The governing body of world aquatics has banned seven Russian swimmers from the Rio Olympics because of doping violations, the group said Monday.
The Federation Internationale de Natation (FINA), however, ruled the Russian synchronized swimming team, divers and the women’s water polo team are still eligible to participate because they have not been implicated in the ongoing doping scandal.
The International Olympic Committee left the decision on competitors’ eligibility up to their respective sporting federations, the IOC said in a statement Sunday.

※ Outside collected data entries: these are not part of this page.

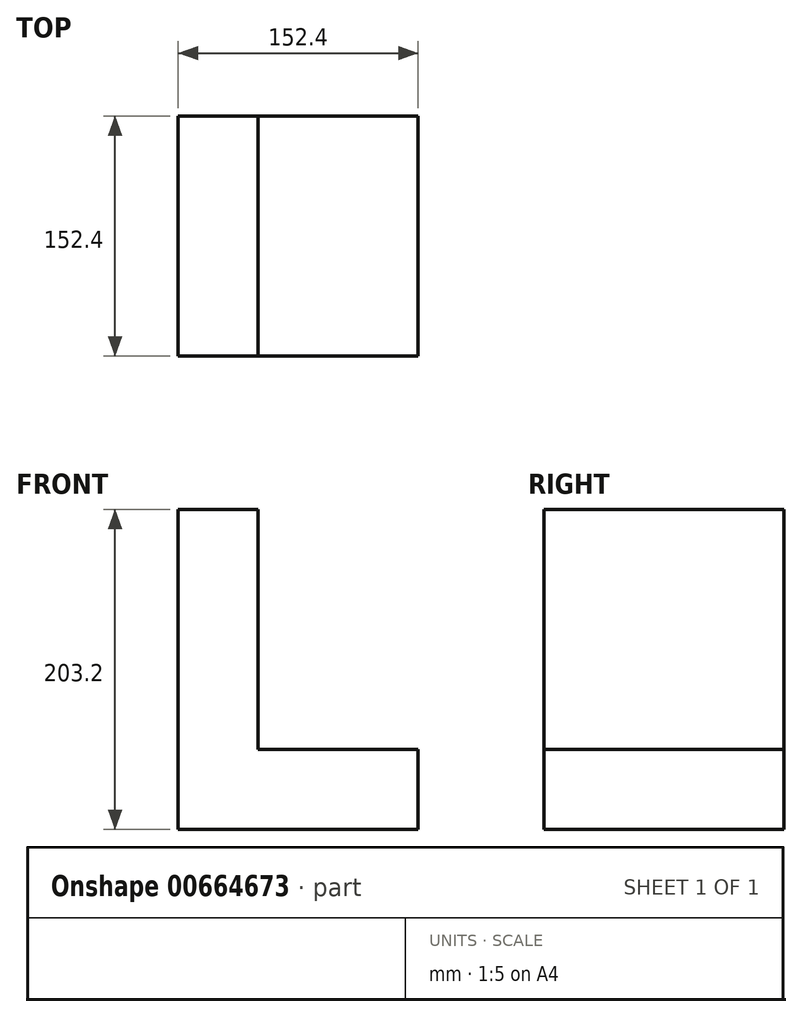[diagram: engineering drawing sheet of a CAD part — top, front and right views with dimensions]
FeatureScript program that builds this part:
annotation { "Feature Type Name" : "Feature", "Feature Type Description" : "" }
export const myFeature = defineFeature(function(context is Context, id is Id, definition is map)
    precondition{}
    {
        {
            var Q0;
            Q0=qCreatedBy(makeId("Front.planeOp"),FACE);
            var sketch = newSketch(context, id + "F0", { "sketchPlane" : qUnion([Q0])});
            skLineSegment(sketch, "E0", {"start": v(-50.83, 104.4) * mm, "end": v(-50.83, -98.8) * mm});
            skLineSegment(sketch, "E1", {"start": v(-50.83, -98.8) * mm, "end": v(101.57, -98.8) * mm});
            skLineSegment(sketch, "E2", {"start": v(101.57, -98.8) * mm, "end": v(101.57, -48) * mm});
            skLineSegment(sketch, "E3", {"start": v(-50.83, 104.4) * mm, "end": v(-0.03, 104.4) * mm});
            skLineSegment(sketch, "E4", {"start": v(101.57, -48) * mm, "end": v(0, -48) * mm});
            skLineSegment(sketch, "E5", {"start": v(-0.03, 104.4) * mm, "end": v(0, -48) * mm});
            skSolve(sketch);
        }
        {
            var Q0;
            Q0 = qSketchRegion(id + "F0", true);
            var Q1;
            Q1=makeQuery(id+"F0.imprint","IMPRINT",FACE,{"disambiguationData":[TD([[makeQuery(id+"F0.imprint","IMPRINT",EDGE,{"derivedFrom":sQuery(id+"F0.wireOp",EDGE,"E0")}),1.0]])]});
            extrude(context, id + "F1", {"entities" : qUnion([Q0, Q1]), "depth" : 152.4 * mm, "offsetDistance" : 25.4 * mm});
        }
    });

Last week,a damning report alleged a complex system of subterfuge furthered doping among Russian athletes. Russia’s security services tampered with sealed urine samples, said the World Anti Doping Agency (WADA).
The scheme was directed by the country’s sport authorities to cover up doping across a “vast majority” of winter and summer sports, the report stated, leading for a call to ban Russia from the Rio Games, which begin August 5.
Federations “should carry out an individual analysis of each athlete’s anti-doping record, taking into account only reliable adequate international tests …to ensure a level playing field,” the IOC statement said.
“This is about doing justice to clean athletes all over the world. In this way we protect these clean athletes,” IOC President Thomas Bach said Sunday in a call to reporters.
Russia’s Olympic minister, Alexander Zhukov, said the IOC had come to “a well-considered decision which allows our athletes to compete in the Olympics under the Russian flag” despite pressure against them from the Western media.
Travis Tygart, head of the U.S Anti-Doping Agency (USADA), slammed IOC for “passing the baton” to sports federations, which he said may lack expertise or will to address the situation.
“In response to the most important moment for clean athletes and the integrity of the Olympic Games, the IOC has refused to take decisive leadership,” Tygart said in a statement posted on the USADA Twitter feed.
Despite the IOC’s ruling, Russia remains suspended from track and field events in Rio by the International Association of Athletics Federations (IAAF), a decision that was upheld by the Court of Arbitration for Sport last week.
That suspension was introduced in response to a previous independent WADA report on doping last year.
Russia finished atop the medal standings at the Sochi Winter Games in 2014, securing 33 medals, including 13 gold. Two years before at the London Summer Games, Russian athletes won 79 medals, of which 22 were gold.
In a statement released Monday, WADA called on the IOC and the International Paralympic Committee to decline all athletic entries, for Rio 2016, from the Russian Olympic Committee (ROC) and the Russian Paralympic Committee.”